WASHINGTON -- Sen. John McCain is well-known for scorching denunciations of Democrats, who he says would raise the "white flag of surrender" by cutting off funds for U.S. troops in Iraq.
On the campaign trail today, McCain is seen as an unyielding hawk. But before his first presidential run in 2000, he declared he would work with the Democratic Party's brain trust to devise his foreign policy.
But 15 years ago, it was McCain himself who startled colleagues by proposing to cut off money for a struggling and embattled U.S. force in another perilous place: Somalia
And while he now describes himself as a "foot soldier in the Reagan revolution," he infuriated Republicans as a freshman congressman in 1983 by trying to thwart President Reagan's deployment of troops in Lebanon.
The presumptive GOP nominee for president, McCain -- who leads a congressional delegation to Europe and the Middle East this week -- has adopted a surprising diversity of views on foreign policy issues during his 25 years in Congress. It is a pattern that brings uncertainty to the path he would take if elected.

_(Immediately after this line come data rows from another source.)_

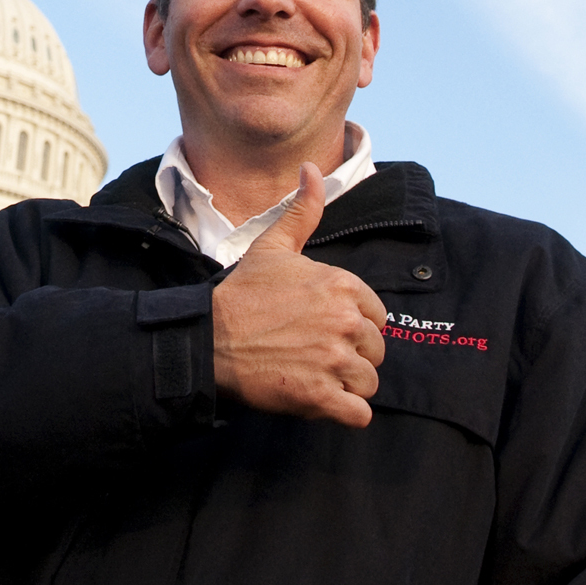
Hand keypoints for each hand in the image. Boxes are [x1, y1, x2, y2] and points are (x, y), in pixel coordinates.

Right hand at [212, 163, 386, 427]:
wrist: (208, 339)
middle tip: (314, 356)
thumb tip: (312, 169)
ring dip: (346, 387)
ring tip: (315, 378)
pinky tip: (321, 402)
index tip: (323, 330)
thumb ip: (303, 209)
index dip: (353, 326)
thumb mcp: (274, 246)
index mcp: (343, 286)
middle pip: (375, 351)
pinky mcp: (321, 396)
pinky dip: (345, 414)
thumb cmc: (242, 294)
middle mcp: (346, 322)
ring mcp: (334, 361)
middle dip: (351, 357)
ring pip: (368, 383)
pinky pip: (358, 414)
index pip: (377, 317)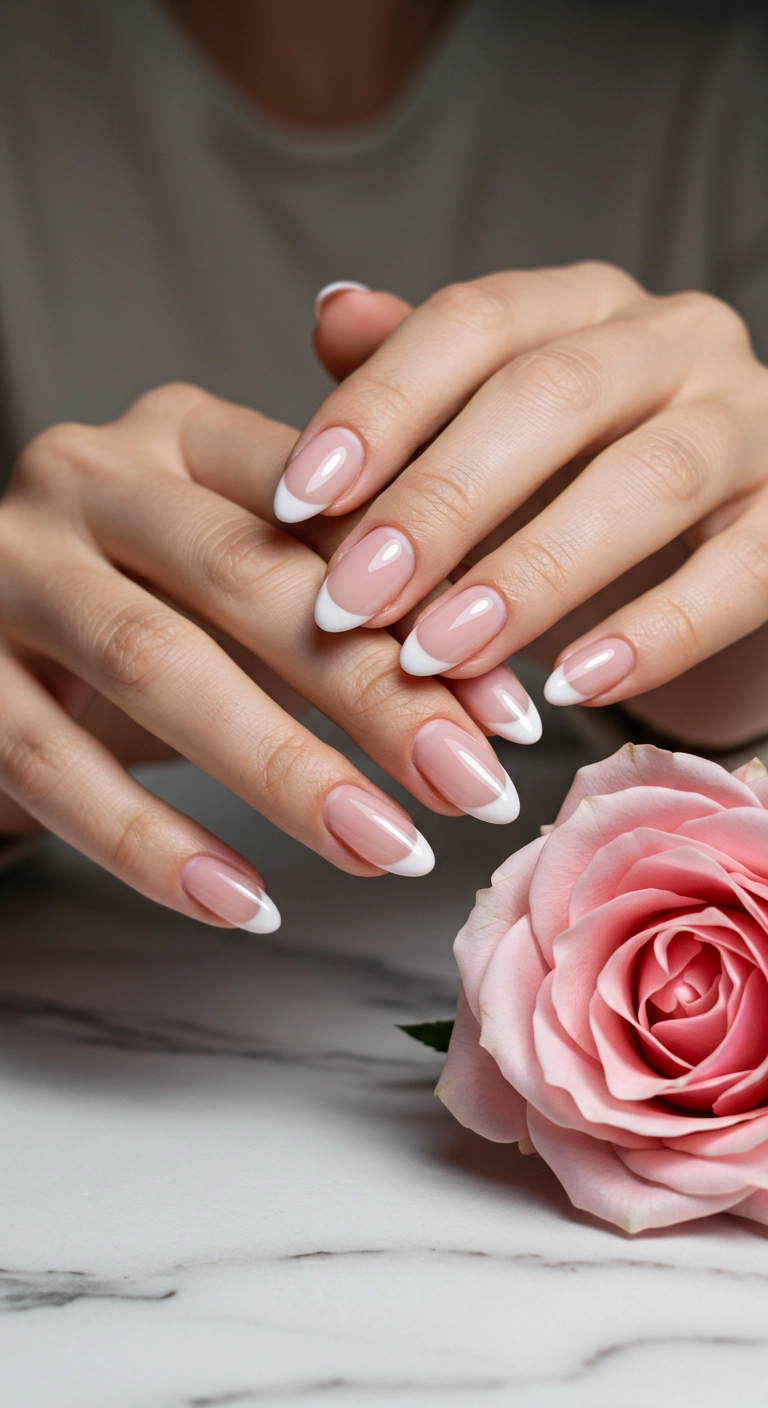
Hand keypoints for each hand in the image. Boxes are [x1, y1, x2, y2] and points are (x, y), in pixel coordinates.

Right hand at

McCain, an ex-Navy pilot and Vietnam POW who has built his campaign around his national security expertise, has advanced views on Iraq and Iran that are tough and assertive, and that seem to put him squarely in the neoconservative camp.
Yet McCain has on many occasions resisted calls for use of U.S. troops. Even now, he adopts positions that are closer to those of traditional, pragmatic Republicans than the more hawkish neoconservatives.

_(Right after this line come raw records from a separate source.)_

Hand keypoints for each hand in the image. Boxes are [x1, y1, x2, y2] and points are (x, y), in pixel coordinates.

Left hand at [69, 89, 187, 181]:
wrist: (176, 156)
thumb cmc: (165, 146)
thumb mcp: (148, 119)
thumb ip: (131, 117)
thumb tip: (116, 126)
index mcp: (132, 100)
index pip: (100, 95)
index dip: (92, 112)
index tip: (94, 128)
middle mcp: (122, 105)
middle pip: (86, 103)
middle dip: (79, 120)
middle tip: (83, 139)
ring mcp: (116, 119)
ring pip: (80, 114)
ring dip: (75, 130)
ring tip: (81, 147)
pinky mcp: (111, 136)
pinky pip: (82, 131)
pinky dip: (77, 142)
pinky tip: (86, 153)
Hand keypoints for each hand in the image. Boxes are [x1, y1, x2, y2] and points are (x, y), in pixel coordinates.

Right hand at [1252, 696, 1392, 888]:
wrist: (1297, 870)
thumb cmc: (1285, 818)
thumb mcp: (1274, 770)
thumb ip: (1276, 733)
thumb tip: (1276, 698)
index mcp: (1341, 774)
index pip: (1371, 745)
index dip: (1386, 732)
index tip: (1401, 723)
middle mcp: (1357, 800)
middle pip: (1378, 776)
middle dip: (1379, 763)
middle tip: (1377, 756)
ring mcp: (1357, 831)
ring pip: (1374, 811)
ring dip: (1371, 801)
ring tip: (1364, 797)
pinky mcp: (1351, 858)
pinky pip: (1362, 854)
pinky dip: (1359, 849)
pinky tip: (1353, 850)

One sign of the internal contradictions in his views is growing friction between rival camps of McCain supporters -- between neoconservatives and those with more traditional views, widely called "realists." Both sides believe they have assurances from McCain that he would largely follow their path, and that like-minded allies would have key roles in the new administration.

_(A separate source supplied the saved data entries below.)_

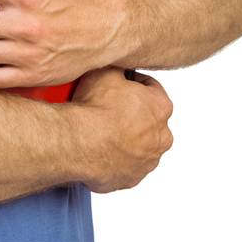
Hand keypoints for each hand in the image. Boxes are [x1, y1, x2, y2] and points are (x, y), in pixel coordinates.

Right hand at [68, 66, 173, 192]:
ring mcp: (147, 161)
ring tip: (100, 132)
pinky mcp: (131, 179)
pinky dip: (113, 159)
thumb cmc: (95, 108)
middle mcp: (161, 137)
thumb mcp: (106, 71)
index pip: (151, 89)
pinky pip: (124, 166)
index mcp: (161, 107)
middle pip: (147, 120)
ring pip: (138, 146)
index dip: (132, 84)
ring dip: (124, 139)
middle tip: (106, 108)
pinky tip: (97, 149)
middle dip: (130, 114)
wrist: (80, 143)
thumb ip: (117, 67)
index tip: (118, 85)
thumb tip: (116, 61)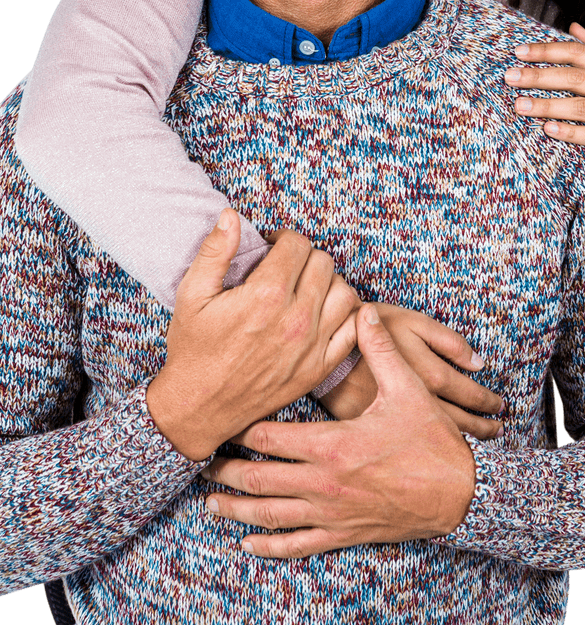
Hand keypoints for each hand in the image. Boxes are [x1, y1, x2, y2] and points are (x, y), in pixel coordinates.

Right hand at [146, 211, 359, 460]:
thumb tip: (231, 216)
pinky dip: (348, 315)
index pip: (297, 244)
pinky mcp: (318, 368)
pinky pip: (353, 331)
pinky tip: (327, 312)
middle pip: (324, 263)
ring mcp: (311, 346)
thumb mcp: (192, 295)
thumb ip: (215, 251)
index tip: (272, 246)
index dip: (283, 238)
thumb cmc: (193, 350)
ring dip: (328, 282)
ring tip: (307, 286)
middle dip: (305, 256)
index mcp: (266, 295)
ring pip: (345, 292)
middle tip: (287, 266)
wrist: (199, 407)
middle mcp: (296, 319)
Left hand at [202, 304, 476, 556]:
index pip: (272, 437)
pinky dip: (271, 545)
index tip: (224, 417)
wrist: (462, 495)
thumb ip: (380, 349)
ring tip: (210, 504)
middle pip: (261, 478)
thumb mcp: (409, 389)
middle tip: (202, 463)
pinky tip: (249, 542)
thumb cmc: (434, 442)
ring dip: (238, 510)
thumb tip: (362, 310)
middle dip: (228, 471)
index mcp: (334, 445)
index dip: (243, 429)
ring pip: (272, 516)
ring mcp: (333, 513)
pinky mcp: (345, 533)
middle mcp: (325, 483)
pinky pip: (299, 544)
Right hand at [320, 304, 503, 439]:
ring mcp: (399, 427)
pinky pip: (415, 449)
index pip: (472, 396)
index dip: (489, 402)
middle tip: (497, 430)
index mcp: (432, 377)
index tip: (500, 407)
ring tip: (477, 443)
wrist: (323, 354)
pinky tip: (438, 451)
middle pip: (463, 424)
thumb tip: (479, 363)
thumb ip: (450, 342)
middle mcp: (421, 407)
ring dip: (464, 442)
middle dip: (483, 427)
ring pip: (443, 441)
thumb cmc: (370, 332)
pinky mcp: (378, 439)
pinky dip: (432, 450)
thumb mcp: (413, 323)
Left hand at [504, 22, 584, 174]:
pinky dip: (572, 132)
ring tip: (519, 105)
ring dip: (548, 105)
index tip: (519, 52)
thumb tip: (573, 27)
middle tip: (509, 77)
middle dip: (540, 76)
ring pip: (583, 107)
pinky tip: (548, 130)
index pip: (580, 53)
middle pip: (577, 78)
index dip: (548, 51)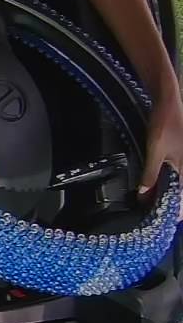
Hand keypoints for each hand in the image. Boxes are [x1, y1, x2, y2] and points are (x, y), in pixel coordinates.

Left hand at [139, 92, 182, 220]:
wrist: (169, 102)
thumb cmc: (165, 124)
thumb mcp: (155, 150)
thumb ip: (151, 174)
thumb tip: (144, 195)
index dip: (179, 211)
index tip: (170, 221)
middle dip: (176, 204)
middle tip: (162, 215)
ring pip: (182, 183)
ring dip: (174, 194)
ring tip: (159, 203)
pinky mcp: (182, 154)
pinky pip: (179, 173)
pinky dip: (173, 182)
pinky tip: (162, 184)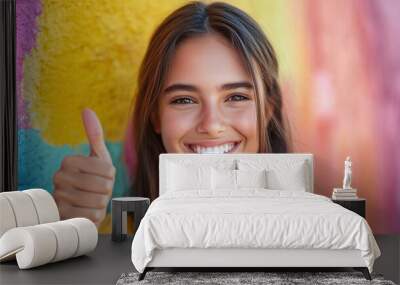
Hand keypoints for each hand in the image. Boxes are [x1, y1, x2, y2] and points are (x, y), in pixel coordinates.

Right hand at [53, 108, 115, 226]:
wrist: (79, 205)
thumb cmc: (92, 178)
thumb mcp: (96, 156)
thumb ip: (94, 134)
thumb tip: (87, 110)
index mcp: (69, 161)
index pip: (108, 169)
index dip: (111, 176)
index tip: (101, 176)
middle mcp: (60, 177)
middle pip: (104, 186)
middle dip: (106, 190)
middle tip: (97, 190)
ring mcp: (60, 198)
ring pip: (99, 201)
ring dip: (101, 203)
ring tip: (92, 199)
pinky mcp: (64, 216)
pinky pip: (93, 215)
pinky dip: (96, 215)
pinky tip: (87, 210)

The conflicting signals have caught the attention of foreign policy experts. "Who is the real John McCain?" asked Dmitri Simes, president of the Nixon Center, a Washington think tank and stronghold of the realist thinkers.
Simes said McCain, one of the Nixon Center's advisors, has privately assured prominent supporters in the traditional foreign policy camp that "his more exuberant statements don't necessarily reflect his real views."
"John is a traditional national security guy," said retired Adm. Bobby Ray Inman, a former top intelligence official who is listed by the campaign as an important supporter. If McCain reaches the White House, Inman predicts, "there's going to be a lot of disappointment on the neoconservative side."
http://www.latimes.com/news/politics...9.story?page=1
My questions are, in relation:
Can anyone predict based on his current history what to expect in the future if McCain becomes president as far as dealing with other foreign contries?
How confident,do you think, is the GOP party with McCain's proposed policies?